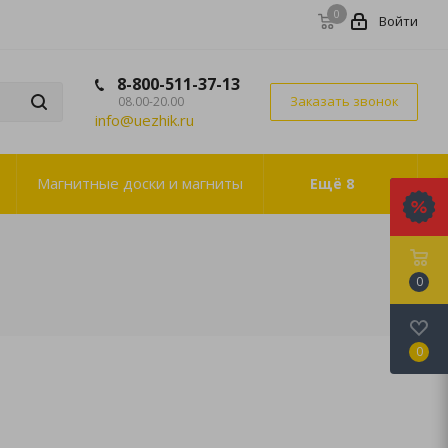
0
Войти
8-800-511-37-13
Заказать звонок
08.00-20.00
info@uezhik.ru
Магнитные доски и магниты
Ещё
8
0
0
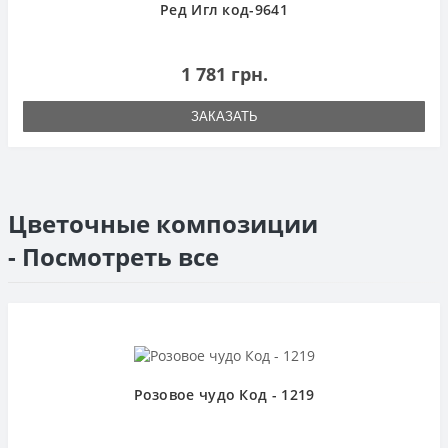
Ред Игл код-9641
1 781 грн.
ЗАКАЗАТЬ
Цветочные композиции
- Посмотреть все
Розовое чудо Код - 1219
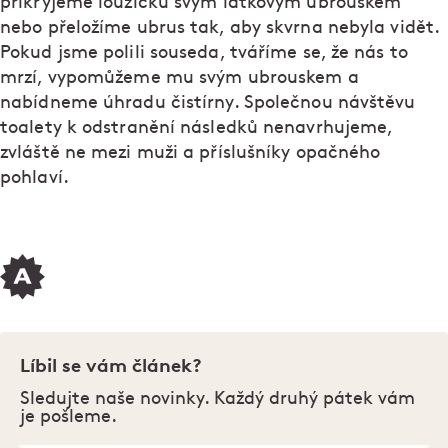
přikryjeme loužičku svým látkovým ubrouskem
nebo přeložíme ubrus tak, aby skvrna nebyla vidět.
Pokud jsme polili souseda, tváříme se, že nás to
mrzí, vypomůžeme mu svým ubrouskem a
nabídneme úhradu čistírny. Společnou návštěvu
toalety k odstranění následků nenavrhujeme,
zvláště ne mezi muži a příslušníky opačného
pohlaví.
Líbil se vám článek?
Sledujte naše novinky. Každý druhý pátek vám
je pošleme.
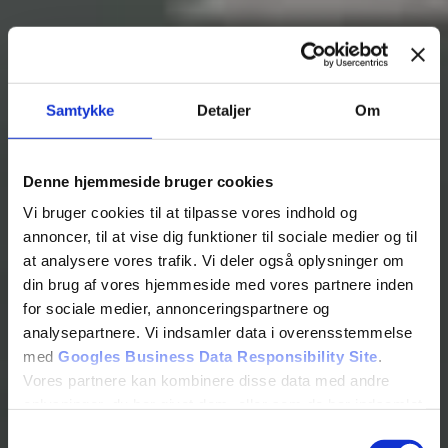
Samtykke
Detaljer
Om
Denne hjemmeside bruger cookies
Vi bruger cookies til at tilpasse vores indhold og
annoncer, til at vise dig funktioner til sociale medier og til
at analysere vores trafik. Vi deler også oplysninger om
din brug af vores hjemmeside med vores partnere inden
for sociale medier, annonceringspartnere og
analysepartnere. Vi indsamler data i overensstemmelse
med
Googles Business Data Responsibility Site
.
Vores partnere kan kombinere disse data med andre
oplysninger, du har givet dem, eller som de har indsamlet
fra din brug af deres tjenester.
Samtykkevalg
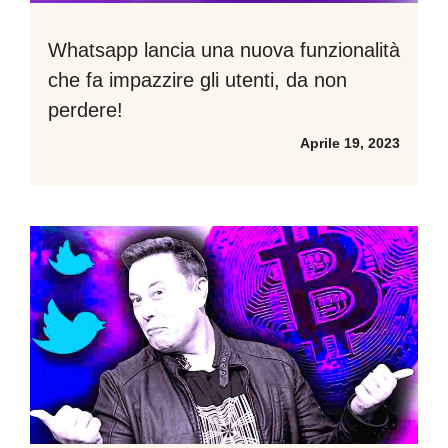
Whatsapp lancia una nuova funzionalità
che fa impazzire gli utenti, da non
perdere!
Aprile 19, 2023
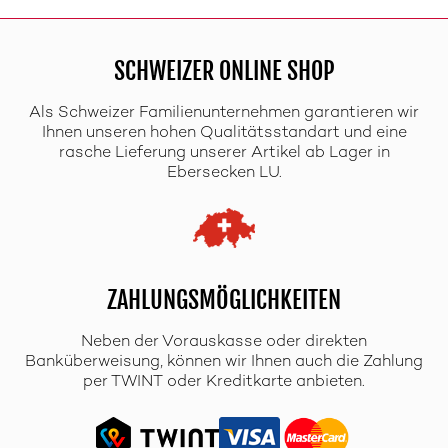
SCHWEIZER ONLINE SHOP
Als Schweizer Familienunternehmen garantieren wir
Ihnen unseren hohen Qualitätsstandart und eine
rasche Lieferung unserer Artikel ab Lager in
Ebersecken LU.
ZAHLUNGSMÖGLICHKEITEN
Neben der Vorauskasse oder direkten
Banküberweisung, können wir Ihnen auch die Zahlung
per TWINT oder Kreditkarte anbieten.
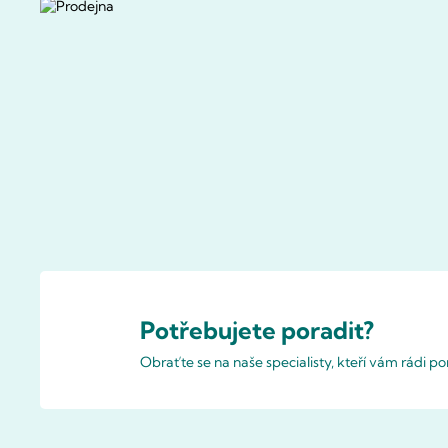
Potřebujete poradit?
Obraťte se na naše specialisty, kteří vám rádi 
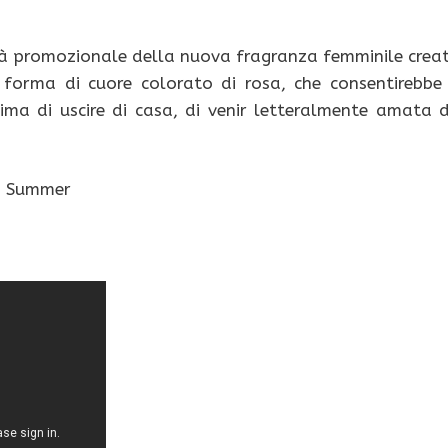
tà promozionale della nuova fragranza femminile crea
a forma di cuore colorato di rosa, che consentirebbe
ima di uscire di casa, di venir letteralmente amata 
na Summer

==

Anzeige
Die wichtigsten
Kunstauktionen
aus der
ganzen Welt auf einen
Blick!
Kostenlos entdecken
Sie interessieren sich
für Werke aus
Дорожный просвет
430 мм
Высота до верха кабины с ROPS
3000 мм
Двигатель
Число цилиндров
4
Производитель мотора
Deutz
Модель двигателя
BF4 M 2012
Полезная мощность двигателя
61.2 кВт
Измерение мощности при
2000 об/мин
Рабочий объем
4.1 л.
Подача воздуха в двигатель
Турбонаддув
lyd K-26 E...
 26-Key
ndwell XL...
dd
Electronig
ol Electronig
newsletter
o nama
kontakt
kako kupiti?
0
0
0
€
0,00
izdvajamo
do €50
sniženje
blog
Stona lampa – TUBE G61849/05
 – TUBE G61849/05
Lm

AIM OF THE TASK => Put the stretch of the material from the line containing "přikryjeme loužičku svým látkovým ubrouskem" through the line containing "je pošleme." into a JSON list of strings, with one string per line and any blank lines left out.

RESPONSE TO THE TASK =>
[
  "přikryjeme loužičku svým látkovým ubrouskem",
  "nebo přeložíme ubrus tak, aby skvrna nebyla vidět.",
  "Pokud jsme polili souseda, tváříme se, že nás to",
  "mrzí, vypomůžeme mu svým ubrouskem a",
  "nabídneme úhradu čistírny. Společnou návštěvu",
  "toalety k odstranění následků nenavrhujeme,",
  "zvláště ne mezi muži a příslušníky opačného",
  "pohlaví.",
  "Líbil se vám článek?",
  "Sledujte naše novinky. Každý druhý pátek vám",
  "je pošleme."
]